Editorial

How much unity?

The democratically-elected government formed by Palestinian Prime Minister Ismail Haniyeh just over a year ago has never quite got off its starting block. This was in the main because among its baggage it carries an explosive packet - a refusal to recognise the state of Israel and, therefore, an attitude that runs in parallel with Iran's to remove it altogether. It is an approach that has gained it no merit with the United Nations, the United States, the European Union and Russia, which together form what has come to be known as the Middle East Quartet. As if that were not bad enough, the failure of the Palestinian government to build on Israel's withdrawal from Gaza, an initiative undertaken by Ariel Sharon before a massive stroke, from which he has shown no signs of recovery, consigned him to a hospital bed, boded ill. One consequence has been Israel's refusal to have anything to do with the Hamas-led government.

Other more serious repercussions include the suspension of American and EU funding that had been in place, a threat by Palestinian President Mahmoud Abbas to call an election and the possibility of civil war as Hamas and Fatah factions fought one another in the streets. This internal violence caused the death of nearly 100 Palestinians.

Mr Abbas has long been insisting that a way out of the impasses would be the formation of a national unity government, a stand that initially met with no approval from Mr Haniyeh. But a unity agreement signed by the two parties in Saudi Arabia last week provided a glimmer of light, no more than that at the moment. The fly in the ointment of that agreement is the fact that there is no explicit undertaking to recognise the Jewish state.

The Israeli government, which has been maintaining contacts with Mr Abbas, has since made it clear that unless this recognition, a renunciation of violence and the acceptance of interim peace agreements by any government formed by the two sides were forthcoming, it would also suspend contacts with the Palestinian President.

The EU has put on a braver face. Last Monday, its External Relations Commissioner, Benita Ferrero-Waldner, praised Saudi Arabia for persuading the two sides to form a national unity government "with which", she hoped, "the international community could engage". EU foreign ministers likewise praised the agreement and expressed a readiness to work with a Palestinian government that took on board the recognition of Israel, the renunciation of violence and previous agreements entered into by Israel and Palestine - and to expand aid. Palestine badly needs that help. The more worrying aspect is that time is running out in a region beset by crises - Iraq, Lebanon, which gives every impression that it is on the verge of collapse, an Iran that continues to ignore calls to suspend its uranium enrichment programme and, indeed, an Israel that has declared it will not allow a state that has vowed to eliminate it to acquire nuclear weapons.
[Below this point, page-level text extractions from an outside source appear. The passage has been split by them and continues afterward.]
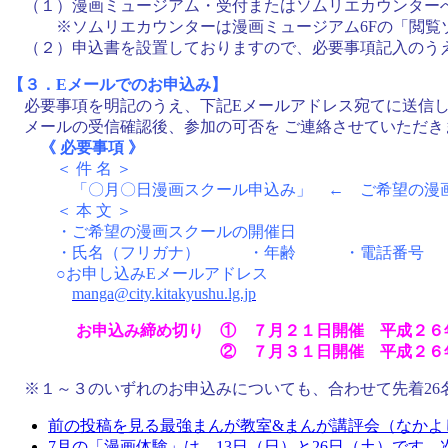
（１）漫画ミュージアム・受付またはソムリエカウンター
※ソムリエカウンターは漫画ミュージアム6Fの「閲覧
（２）申込書を設置しておりますので、必要事項記入のう
【３．Eメールでのお申込み】
必要事項を明記のうえ、下記Eメールアドレス宛てに送信
メールの受信確認後、参加の可否を ご連絡させていただき
《 必要事項 》
＜ 件 名 ＞
「〇月〇日漫画スクール申込み」 ← ご希望の漫画ス
＜ 本 文 ＞
・ご希望の漫画スクールの開催日
・氏名（フリガナ） ・年齢 ・電話番号
○お申し込みEメールアドレス
manga@city.kitakyushu.lg.jp
お申込み締め切り ① ７月２１日開催 平成２６
② ７月３１日開催 平成２６年７
※１～３のいずれのお申込みについても、合わせて先着26
前の投稿を見る
最強まんが教室&まんが講評会（なかよし
7月の「漫画体験」は、13日（日）と26日（土）です。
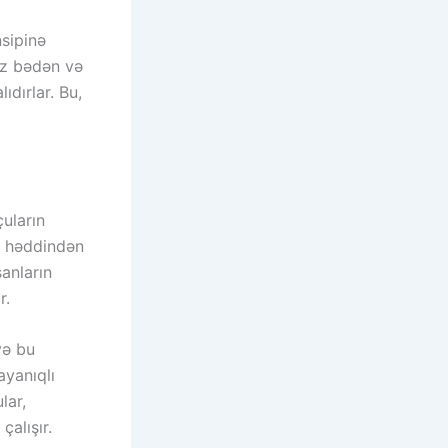
nsipinə
 öz bədən və
ıdırlar. Bu,
çuların
k, həddindən
sanların
r.
və bu
ayanıqlı
lar,
çalışır.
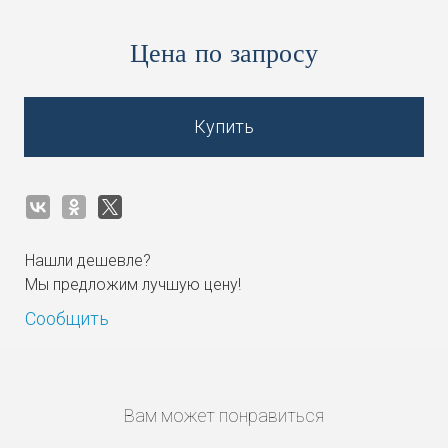
Цена по запросу
Купить
Нашли дешевле?
Мы предложим лучшую цену!
Сообщить
Вам может понравиться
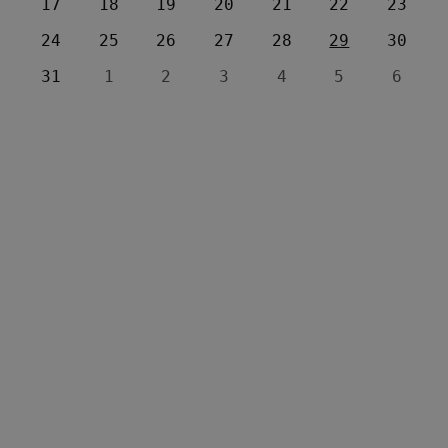
17
18
19
20
21
22
23
24
25
26
27
28
29
30
31
1
2
3
4
5
6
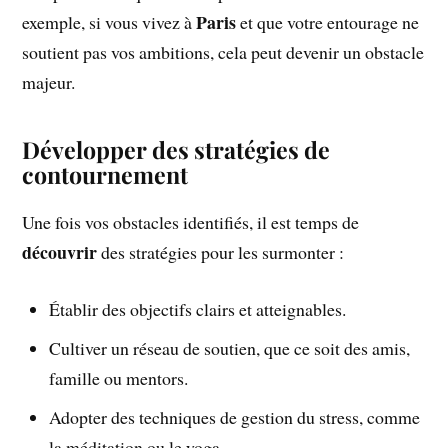
Paris
exemple, si vous vivez à
et que votre entourage ne
soutient pas vos ambitions, cela peut devenir un obstacle
majeur.
Développer des stratégies de
contournement
Une fois vos obstacles identifiés, il est temps de
découvrir
des stratégies pour les surmonter :
Établir des objectifs clairs et atteignables.
Cultiver un réseau de soutien, que ce soit des amis,
famille ou mentors.
Adopter des techniques de gestion du stress, comme
la méditation ou le yoga.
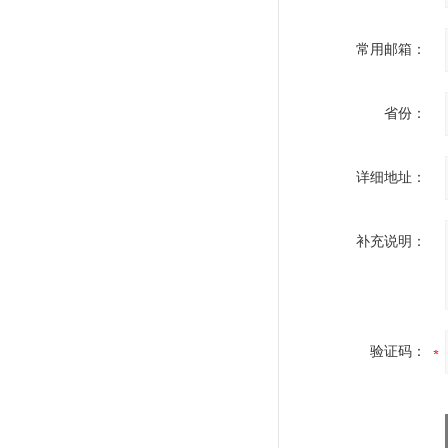
常用邮箱：
省份：
详细地址：
补充说明：
验证码：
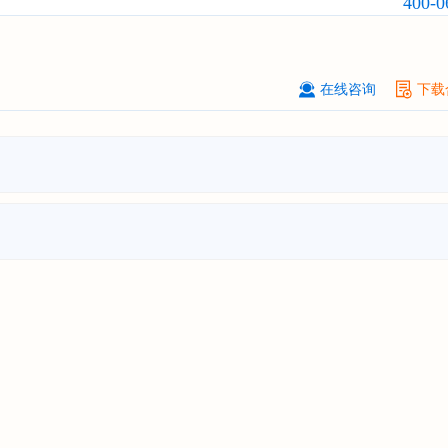
400-0
上海******能源有限公司
08-
订购
"2026-2031年中国
钠离子电池
场前瞻与投资战略规划分析报告"
广州****代理有限公司
08-
在线咨询
下载
订购
"2026-2031年中国
危险化学品
品）物流
行业市场前瞻与投资战略规
析报告"
****个人购买
08-
订购
"2026-2031年中国
机场建设
行
前瞻与投资可行性分析报告"
苏州****（集团）有限公司
08-
订购
"2026-2031年中国
环保
行业发
与投资预测分析报告"
深圳****技术有限公司
08-
订购
"2026-2031年中国
合同物流
行
前瞻与投资战略规划分析报告"
深圳****科技有限公司
08-
订购
"2026-2031年全球及中国
数字
行业发展前景与投资战略规划分析报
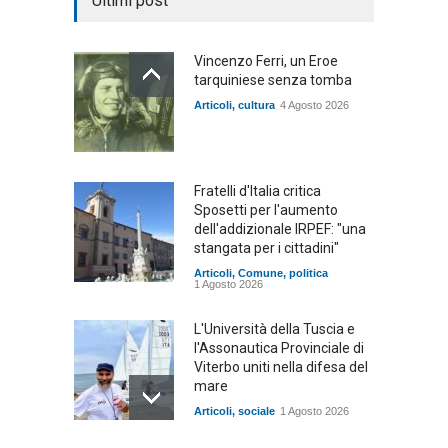
Ultimi post
Vincenzo Ferri, un Eroe
tarquiniese senza tomba
Articoli
,
cultura
4 Agosto 2026
Fratelli d'Italia critica
Sposetti per l'aumento
dell'addizionale IRPEF: "una
stangata per i cittadini"
Articoli
,
Comune
,
politica
1 Agosto 2026
L'Università della Tuscia e
l'Assonautica Provinciale di
Viterbo uniti nella difesa del
mare
Articoli
,
sociale
1 Agosto 2026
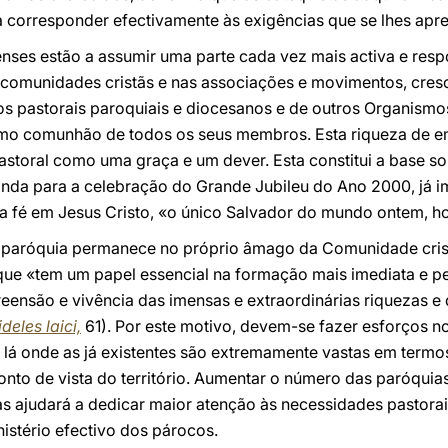
 corresponder efectivamente às exigências que se lhes apr
enses estão a assumir uma parte cada vez mais activa e resp
s comunidades cristãs e nas associações e movimentos, cres
hos pastorais paroquiais e diocesanos e de outros Organism
como comunhão de todos os seus membros. Esta riqueza de 
astoral como uma graça e um dever. Esta constitui a base so
nda para a celebração do Grande Jubileu do Ano 2000, já i
 fé em Jesus Cristo, «o único Salvador do mundo ontem, ho
a paróquia permanece no próprio âmago da Comunidade crist
 que «tem um papel essencial na formação mais imediata e pes
ensão e vivência das imensas e extraordinárias riquezas e
ideles laici,
61). Por este motivo, devem-se fazer esforços no
 lá onde as já existentes são extremamente vastas em termo
to de vista do território. Aumentar o número das paróquias
as ajudará a dedicar maior atenção às necessidades pastora
inistério efectivo dos párocos.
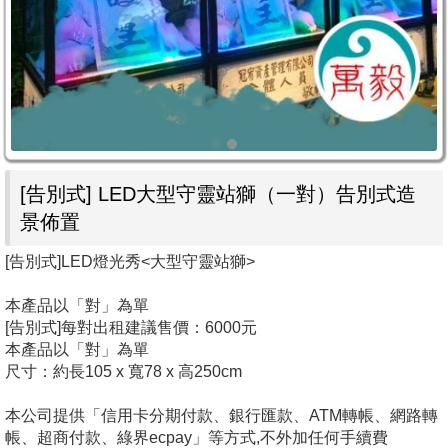
[告別式] LED大型守靈站獅（一對）告別式造
景佈置
[告別式]LED燈光秀<大型守靈站獅>
本產品以「對」為單
[告別式]每對出租建議售價：6000元
本產品以「對」為單
尺寸：約長105 x 寬78 x 高250cm
本公司提供「信用卡分期付款、銀行匯款、ATM轉帳、網路轉
帳、超商付款、綠界ecpay」等方式,不外加任何手續費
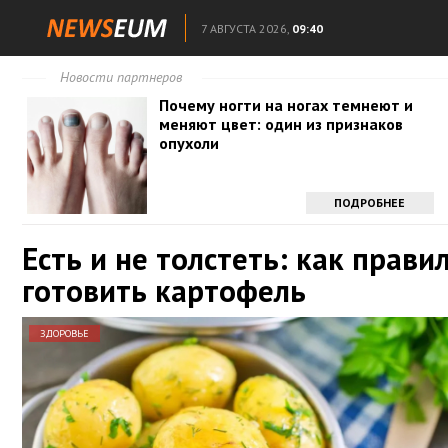
7 АВГУСТА 2026,
09:40
Новости партнеров
Почему ногти на ногах темнеют и
меняют цвет: один из признаков
опухоли
ПОДРОБНЕЕ
Есть и не толстеть: как прави
готовить картофель
ЗДОРОВЬЕ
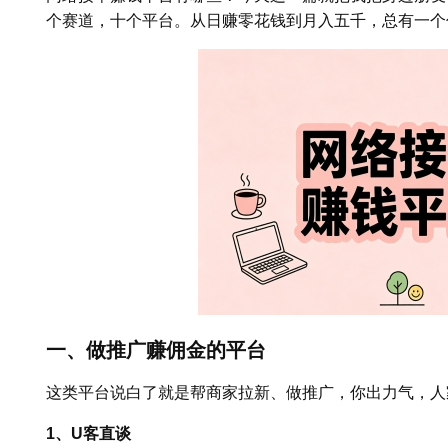
个赛道，十个平台。从日赚零花钱到月入五千，总有一个
一、做推广赚佣金的平台
这类平台说白了就是帮商家拉新、做推广，你出力气，人
1、U客直谈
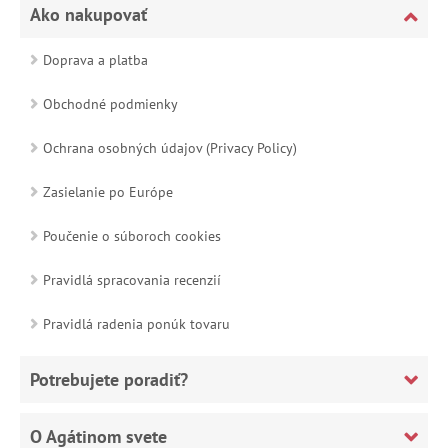
Ako nakupovať
Doprava a platba
Obchodné podmienky
Ochrana osobných údajov (Privacy Policy)
Zasielanie po Európe
Poučenie o súboroch cookies
Pravidlá spracovania recenzií
Pravidlá radenia ponúk tovaru
Potrebujete poradiť?
O Agátinom svete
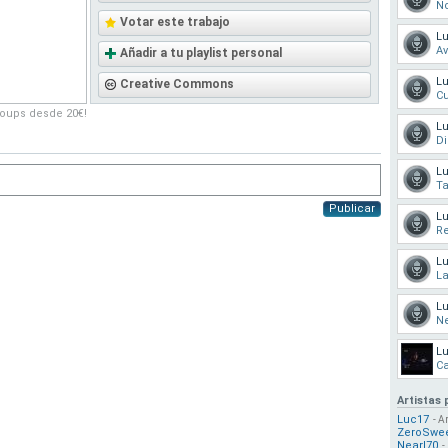
N
Votar este trabajo
L
A
Añadir a tu playlist personal
L
Creative Commons
Cu
roups desde 20€!
L
Di
L
Ta
Publicar
L
R
L
La
L
Ne
L
Ca
Artistas 
Luc17
- A
ZeroSwe
Nearl70
-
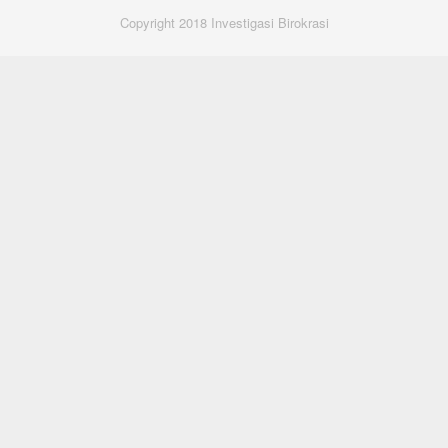
Copyright 2018 Investigasi Birokrasi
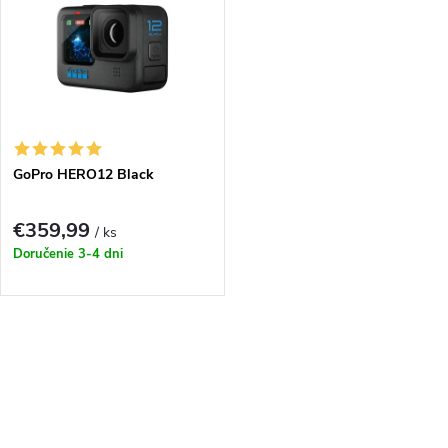
ý
Najpredávanejšie
e
p
Abecedne
n
i
i
s
e
GoPro HERO12 Black
p
p
€359,99
/ ks
r
Doručenie 3-4 dni
r
o
o
O
d
d
v
u
l
u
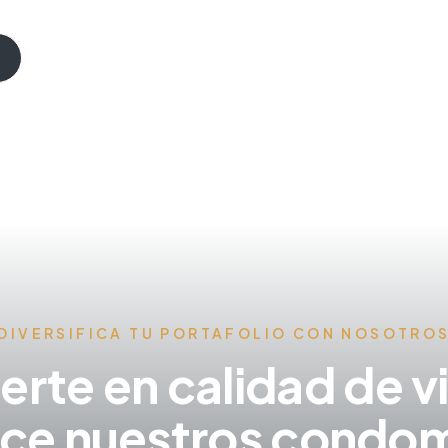
DIVERSIFICA TU PORTAFOLIO CON NOSOTRO
ierte en calidad de v
ce nuestros condom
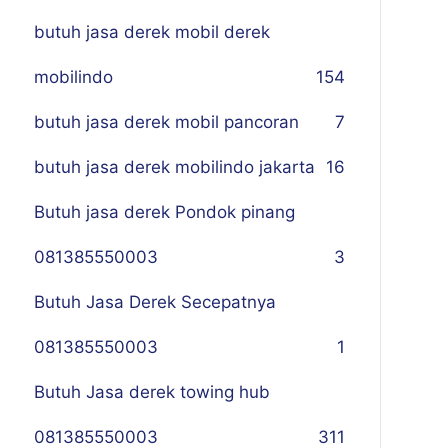
butuh jasa derek mobil derek
mobilindo
154
butuh jasa derek mobil pancoran
7
butuh jasa derek mobilindo jakarta
16
Butuh jasa derek Pondok pinang
081385550003
3
Butuh Jasa Derek Secepatnya
081385550003
1
Butuh Jasa derek towing hub
081385550003
311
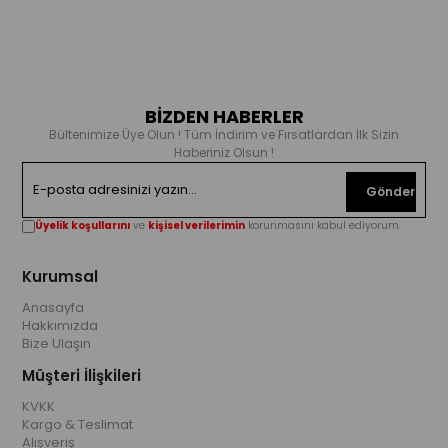
BİZDEN HABERLER
Bültenimize Üye Olun ! Tüm İndirim ve Fırsatlardan İlk Sizin
Haberiniz Olsun !
Gönder
Üyelik koşullarını
ve
kişisel verilerimin
korunmasını kabul ediyorum.
Kurumsal
Anasayfa
Hakkımızda
Bize Ulaşın
Müşteri İlişkileri
KVKK
Kargo & Teslimat
Alışveriş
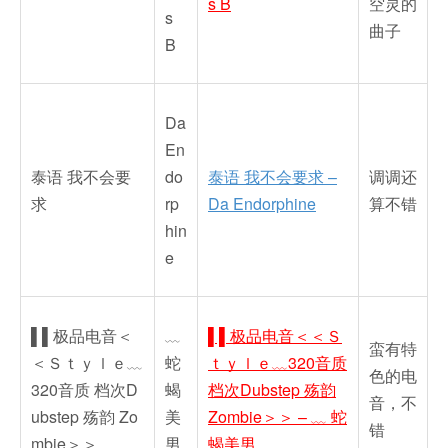
s B
空灵的
s
曲子
B
Da
En
泰语 我不会要
do
泰语 我不会要求 –
调调还
求
rp
Da Endorphine
算不错
hin
e
▌▌极品电音＜
﹏
▌▌极品电音＜＜Ｓ
蛮有特
＜Ｓｔｙｌｅ﹏
蛇
ｔｙｌｅ﹏320音质
色的电
320音质 档次D
蝎
档次Dubstep 殇韵
音，不
ubstep 殇韵 Zo
美
Zombie＞＞ – ﹏ 蛇
错
mbie＞＞
男
蝎美男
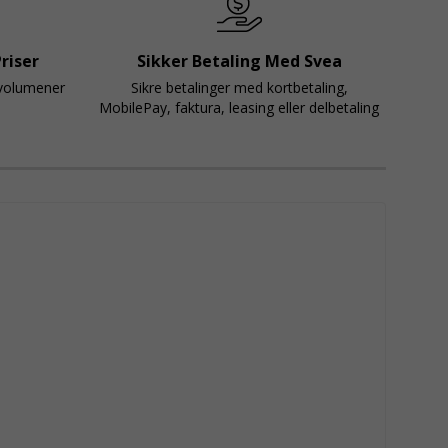
riser
Sikker Betaling Med Svea
svolumener
Sikre betalinger med kortbetaling,
MobilePay, faktura, leasing eller delbetaling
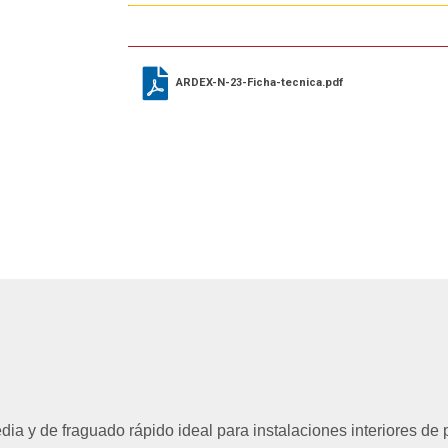
ARDEX-N-23-Ficha-tecnica.pdf
 y de fraguado rápido ideal para instalaciones interiores de pi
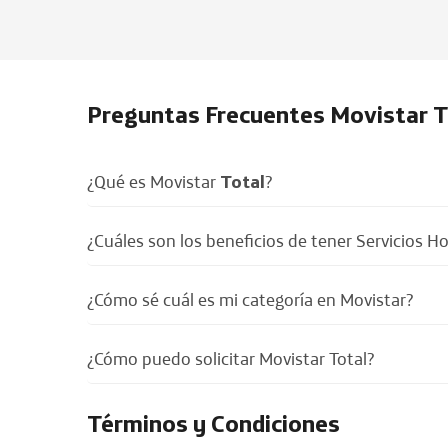
Preguntas Frecuentes Movistar T
¿Qué es Movistar
Total
?
¿Cuáles son los beneficios de tener Servicios 
¿Cómo sé cuál es mi categoría en Movistar?
¿Cómo puedo solicitar Movistar Total?
Términos y Condiciones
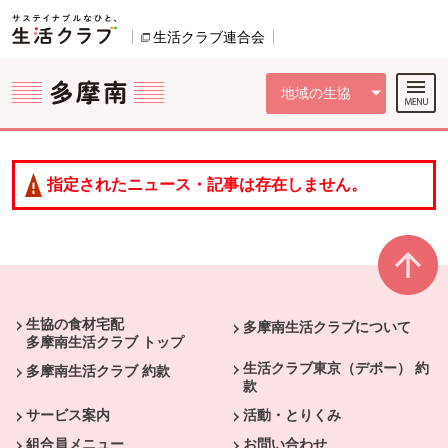
本文へジャンプする。
ページの先頭です。
ここからサイト内共通メニューです。
サイト内共通メニューをスキップする
サイト内共通メニューここまで。
生活クラブ連合会
別のウィンドウで開きます。
地域の生協
指定されたニュース・記事は存在しません。
本文ここまで。
ここから共通フッターメニューです。
生協の食材宅配
多摩南生活クラブについて
多摩南生活クラブ トップ
生活クラブ東京（デポー） 約
多摩南生活クラブ 約款
款
サービス案内
活動・とりくみ
組合員メニュー
お問い合わせ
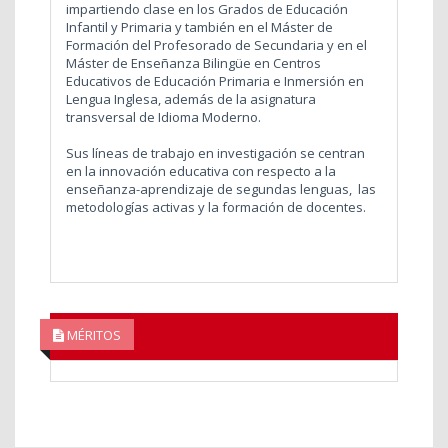
impartiendo clase en los Grados de Educación
Infantil y Primaria y también en el Máster de
Formación del Profesorado de Secundaria y en el
Máster de Enseñanza Bilingüe en Centros
Educativos de Educación Primaria e Inmersión en
Lengua Inglesa, además de la asignatura
transversal de Idioma Moderno.
Sus líneas de trabajo en investigación se centran
en la innovación educativa con respecto a la
enseñanza-aprendizaje de segundas lenguas, las
metodologías activas y la formación de docentes.
MÉRITOS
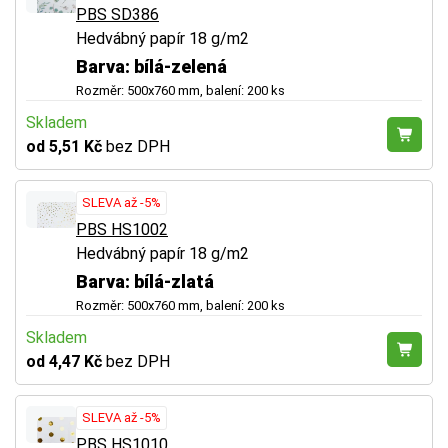
PBS SD386
Hedvábný papír 18 g/m2
Barva: bílá-zelená
Rozměr: 500x760 mm, balení: 200 ks
Skladem
od 5,51 Kč
bez DPH
SLEVA až -5%
PBS HS1002
Hedvábný papír 18 g/m2
Barva: bílá-zlatá
Rozměr: 500x760 mm, balení: 200 ks
Skladem
od 4,47 Kč
bez DPH
SLEVA až -5%
PBS HS1010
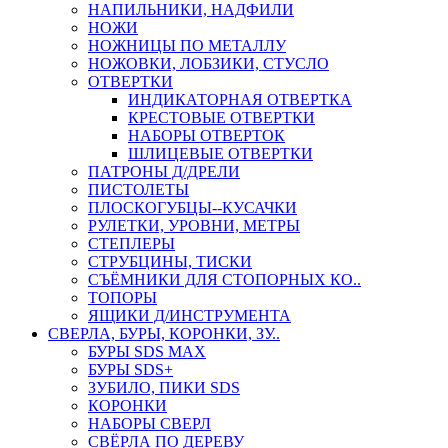
НАПИЛЬНИКИ, НАДФИЛИ
НОЖИ
НОЖНИЦЫ ПО МЕТАЛЛУ
НОЖОВКИ, ЛОБЗИКИ, СТУСЛО
ОТВЕРТКИ
ИНДИКАТОРНАЯ ОТВЕРТКА
КРЕСТОВЫЕ ОТВЕРТКИ
НАБОРЫ ОТВЕРТОК
ШЛИЦЕВЫЕ ОТВЕРТКИ
ПАТРОНЫ Д/ДРЕЛИ
ПИСТОЛЕТЫ
ПЛОСКОГУБЦЫ--КУСАЧКИ
РУЛЕТКИ, УРОВНИ, МЕТРЫ
СТЕПЛЕРЫ
СТРУБЦИНЫ, ТИСКИ
СЪЁМНИКИ ДЛЯ СТОПОРНЫХ КО..
ТОПОРЫ
ЯЩИКИ Д/ИНСТРУМЕНТА
СВЕРЛА, БУРЫ, КОРОНКИ, ЗУ..
БУРЫ SDS MAX
БУРЫ SDS+
ЗУБИЛО, ПИКИ SDS
КОРОНКИ
НАБОРЫ СВЕРЛ
СВЁРЛА ПО ДЕРЕВУ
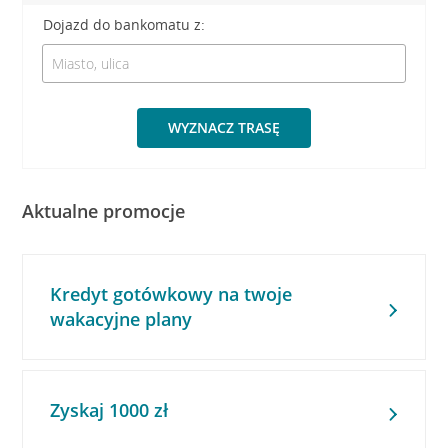
Dojazd do bankomatu z:
WYZNACZ TRASĘ
Aktualne promocje
Kredyt gotówkowy na twoje
wakacyjne plany
Zyskaj 1000 zł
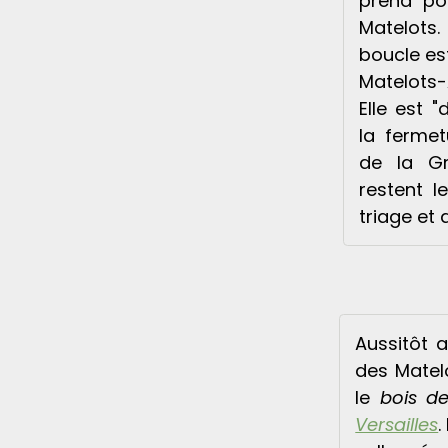
prend po
Matelots.
boucle es
Matelots-
Elle est 
la fermet
de la Gr
restent l
triage et d
Aussitôt a
des Matel
le
bois d
Versailles
.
The Israeli-Palestinian crisis is, in a sense, dwarfed by the inimical surroundings in which it is being played out. And, yet, a solution to it, the creation of a Palestinian state co-existing with an Israel it recognises, will go some way to defuse a situation that has within it the infernal ability to rock the whole world. The interest being shown in the region by President Vladimir Putin, who seems to have rediscovered his Cold War voice, will not help unless he, too, acknowledges that this is no time for dangerous opportunism.